Mismatch repair gene promoter methylation and expression in hydatidiform moles.

Abstract

In this study, to investigate the significance of mismatch repair genes (MMR) promoter methylation and expression in the pathogenesis and malignant transformation of hydatidiform moles, we assayed promoter methylation and protein expression of the MMR genes hMLH1 and hMSH2 in gestational trophoblastic diseases (GTDs). DNA was extracted from normal placentas, partial hydatidiform moles, complete hydatidiform moles, and invasive moles, over-digested by methylation-sensitive endonuclease Hpa II, and then the promoters were amplificated by polymerase chain reaction. The protein expression was detected by immunohistochemistry. In the normal placentas, neither hMLH1 nor hMSH2 promoter methylation was detected. Expression of hMLH1 and hMSH2 in cytotrophoblasts was strongly positive. In partial hydatidiform moles and complete hydatidiform moles, hMLH1 and hMSH2 promoter methylation rates were significantly higher than that of normal placentas (P = 0.000), and the protein expression in cytotrophoblasts was significantly lower (P = 0.000).

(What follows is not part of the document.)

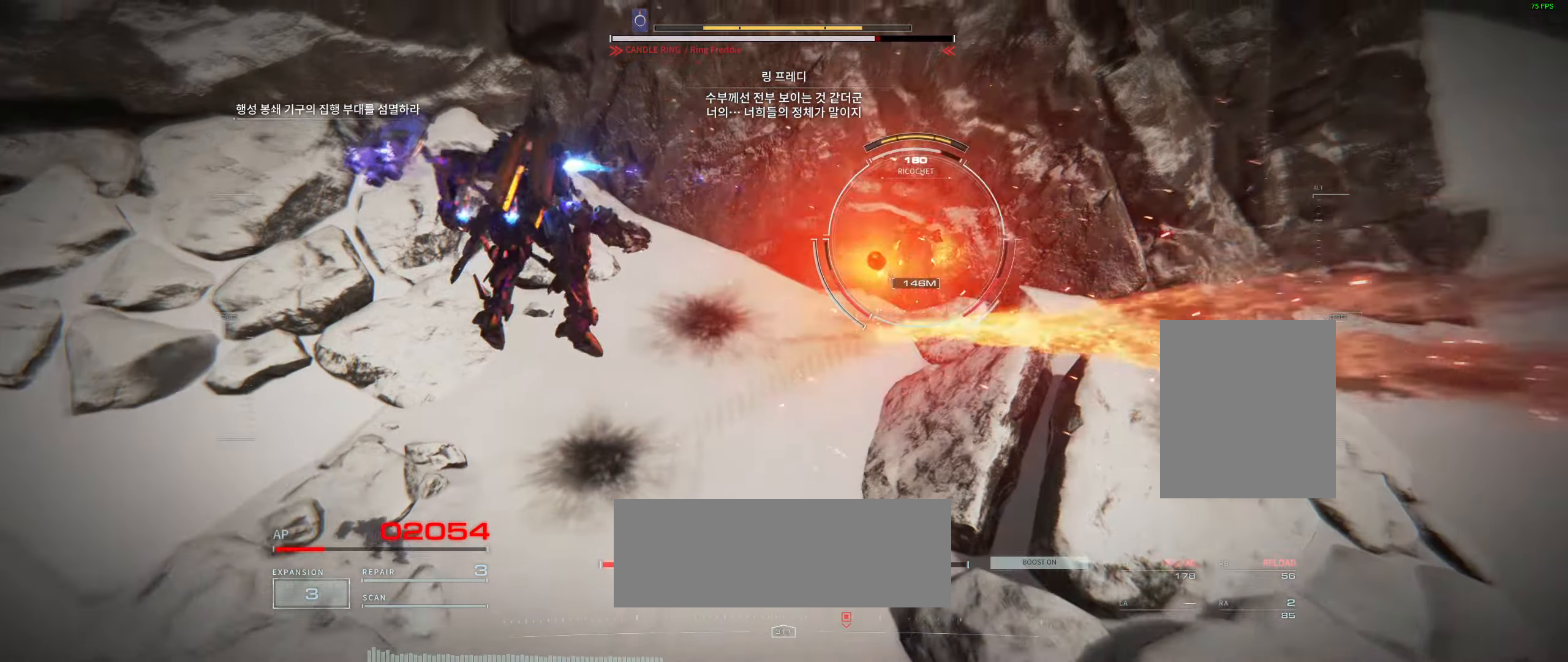
{"buttons": [], "left_stick": "right", "events": [[133, "left_stick", "right"]]}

In the invasive moles, hMLH1 and hMSH2 promoter methylation was not significantly different compared with the partial hydatidiform moles and complete hydatidiform moles (P > 0.05). Expression of hMLH1 in the invasive moles (54.5%, 6 out of 11) was not significantly different compared with the partial hydatidiform moles and complete hydatidiform moles (P > 0.05). But hMSH2 expression in the invasive moles (36.5%, 4 out of 11) was weaker than that in complete hydatidiform moles (P = 0.044). Promoter methylation and less expression of hMSH2 were correlated in complete hydatidiform moles (P = 0.001) and invasive moles (P = 0.039). These results indicated that strong expression of hMLH1 and hMSH2 in the cytotrophoblasts of normal placentas may maintain genome stability. Promoter methylation and down-regulation of the expression of hMLH1 and hMSH2 are probably involved in the pathogenesis of hydatidiform moles.